Майку Берку, математику, кулинару, учителю, путешественнику, брату

Пожалуй, это правильно, что я живу с теми, кого убила.

А. Б. Эрли, интервью журналу «Мисс мэгэзин», июнь 1983

ЧАСТЬ ПЕРВАЯ

Глава первая


Ледяной город. Иллюстрация № 1
(1)
Мисс Тайм сидела, уронив голову на стол, ноги ее касались пола. Шея и спина мисс Тайм не гнулись; впрочем, она вообще плохо гнулась — с этим ничего нельзя было поделать. Занавески на кухне были раздернуты. На буфете стояли два стакана, один пустой, другой полупустой, а позади них — бутылка красного вина.
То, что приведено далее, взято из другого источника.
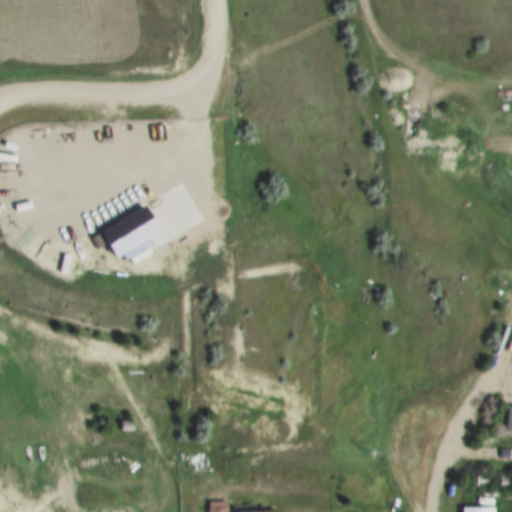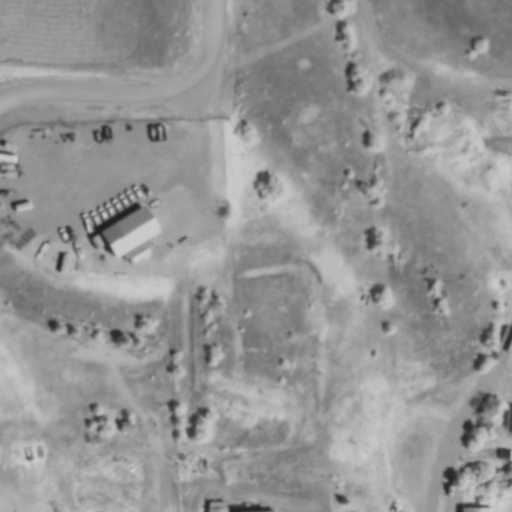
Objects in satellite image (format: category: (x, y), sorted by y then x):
road: (149, 102)
road: (442, 185)
building: (136, 234)
building: (508, 419)
road: (454, 438)
building: (212, 507)
building: (219, 507)
building: (472, 510)
building: (478, 510)
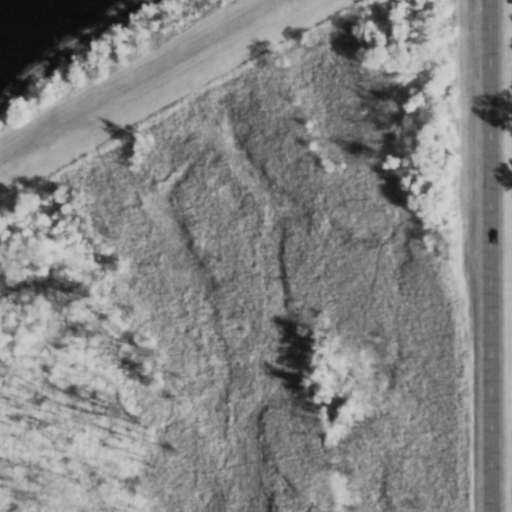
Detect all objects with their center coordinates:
road: (149, 83)
road: (491, 256)
road: (331, 344)
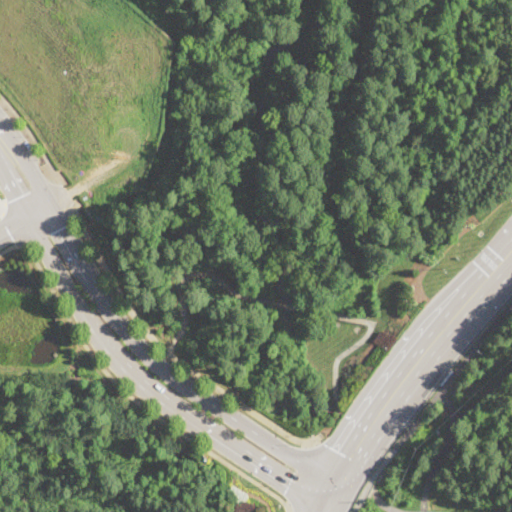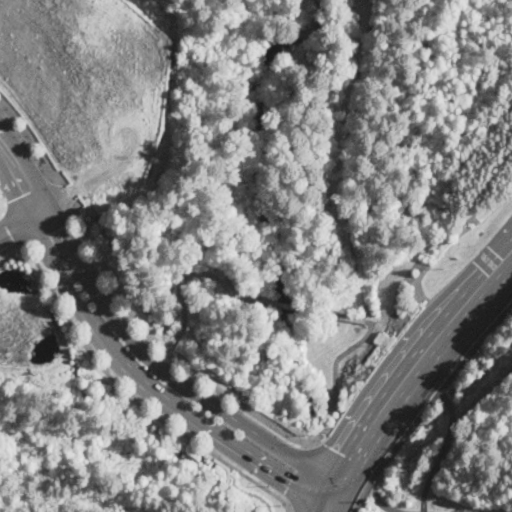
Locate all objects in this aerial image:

Пробка от нее валялась в раковине.

Из упавшей к ногам мисс Тайм крохотной сумочки на пол высыпались помада, ключи и очки. На скатерти было что-то написано то ли неяркими красными чернилами, то ли вином — похоже, телефонный номер, из тех времен, когда номера начинались с букв, обозначающих районную телефонную станцию. Четко читались D, А, то есть Дэвенпорт, 7, 3, а потом — то ли 5, то ли 2. Дальше цифры расплывались до полной неразборчивости.

Сумочка была размером с таблетку аспирина, помада — с рисовое зернышко, а кухонный пол — с лист машинописной бумаги. Убитая бедняжка мисс Тайм была ростом три дюйма. Все вместе помещалось на прикроватном столике под лампой и оказывалось первым, что видела Рима при пробуждении, и последним, что она видела, укладываясь спать.

— Завтра велю Тильде все убрать, — сказала Аддисон. — Зачем тебе такое в спальне? Я-то привыкла и даже не думаю, как смотрят на это другие.

Рима, разумеется, уже знала о кукольных домиках — они были знамениты не меньше самой Аддисон. Именно так Аддисон придумывала свои детективные сюжеты: берясь за очередную книгу, она первые несколько месяцев посвящала воспроизводству в мельчайших подробностях сцены убийства — крошечные улики, пятнышки запекшейся крови. «Если со ценой убийства все в порядке, — сказала она однажды в интервью „Мисс мэгэзин“[1] („А. Б. Эрли мыслит мелкими деталями“; это интервью Рима много лет хранила в ящике письменного стола и часто перечитывала), — то остальное, в общем-то, пишется само».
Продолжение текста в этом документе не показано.